Jeremy Allison - Sam writes "See here for a *great* interview with tridge. My favourite quote: 'In 50 years' time I doubt anyone would have ever heard of Samba, but they'll probably be using rsync in one way or another,' Tridgell says. Cheers, Jeremy."

5 of 165 comments (clear)

  1. Re:i want this sequence by Jeremy+Allison+-+Sam · · Score: 4, Interesting

    Yes I do, but I'm not telling :-). Read the Samba source code :-).

    Jeremy.

  2. Samba will be remembered as the Microsoft D-Day by tucay · · Score: 3, Interesting

    Samba was our beach head that allowed us to get a footing on Microsoft so we could execute missions in their territory.

    The best thing is that our Samaba soldiers will still live on to write other great software to help us rid our lives of Microsoft software.

    Thanks samba team even though I rarely use your Samba software anymore. I use rsync all the time on my Gentoo systems!

  3. Not just Microsoft... by Jacco+de+Leeuw · · Score: 5, Interesting
    Years ago I stumbled into a bug in OS/2 Warp 4. I got the SMB networking process to crash after a sequence of smbclient commands.

    So I downloaded a bug report form from the IBM website, filled in all details and sent it off. After a while I got a response. I could not make heads or tails of it. It was in some kind of IBM speak. (IBM speak really exists. Do they still call a harddisk a "hard file"? :-)

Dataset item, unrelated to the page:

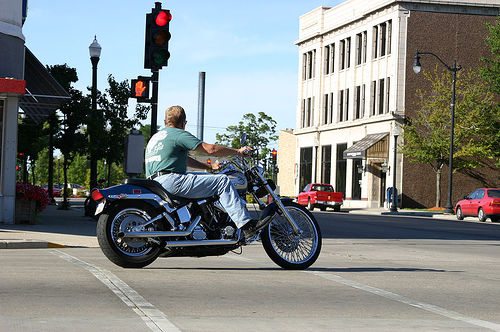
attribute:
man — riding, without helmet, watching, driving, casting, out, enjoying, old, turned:
[153, 95, 232, 196]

    So I forwarded the message to Timothy Sipples, who had been very active on Usenet and had just started working for IBM. He translated it for me: I was not a big account customer so they would not accept the bug report. Sigh...

    Soon after that, Linux became my main OS.

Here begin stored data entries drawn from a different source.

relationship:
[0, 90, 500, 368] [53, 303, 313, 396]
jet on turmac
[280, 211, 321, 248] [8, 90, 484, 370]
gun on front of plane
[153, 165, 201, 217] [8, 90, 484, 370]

    (I actually made a patch for smbclient so that it would not kill OS/2, but I never forwarded it to the Samba people).

    --
    -------
    Warning: Slashdot may contain traces of nuts.
  4. In 50 years? Think so? by image · · Score: 4, Interesting

    > In 50 years time I doubt anyone would have ever heard of Samba, but they'll probably be using rsync in one way or another

    Think so? The Univac was state of the art in 1952. Considering that the progress of technology is accelerating over time (check out The History of Computing Timeline), do you really think that the ideas behind rsync are going to be relevant? Network throughput is already getting massive. If we could fast-forward to 2052, I imagine we would barely recognize the technologies in use.

    Do you think that Turing could have even fathomed performing a billion operations a second and having a almost a terrabyte of storage available and (almost) accessible anywhere on the planet at megabit data transfer rates? In our homes? For an inflation adjusted price of under $100? You have to be kidding me -- it would have blown his mind.

    In 2052 CPU power will be effectively unlimited (imagine doing a billion billion operations per second), storage constraints meaningless, and, if networking trends continue and/or quantum plays out (as it may), effectively instantaneous access to that data.

    Think we'll still be diff-ing data to squeeze the most out of the net? In 2052 that is the last thing we'll be bothering with.

    All this only hold true of course if we assume that technology will improve as fast as it historically has and that we don't hit a cataclysmic end to human progress in general (plague, nuclear armageddon, etc). But if the last 50 years have been any indication, what we will see in 2052 will bare little resemblance to what we have in 2002.

  5. Whither rproxy? by Frisky070802 · · Score: 2, Interesting
    The article mentioned how great rsync is for HTTP traffic, and left it at that. I've seen rproxy in the rsync source tree, but I wonder how active it is these days, and whether it has a chance for wide adoption. What good is cutting the transfer down by 90% if no one uses it? Also, there's a somewhat dated study of delta-encoding (and rsync/rproxy is in this genre) that raises the issue of how frequently the same data is retrieved repeatedly.

    Does anyone have empirical evaluations of deltas (including, but not necessarily limited to, rproxy) on today's workloads?

    --
    Mencken had it right. So glad that's old news.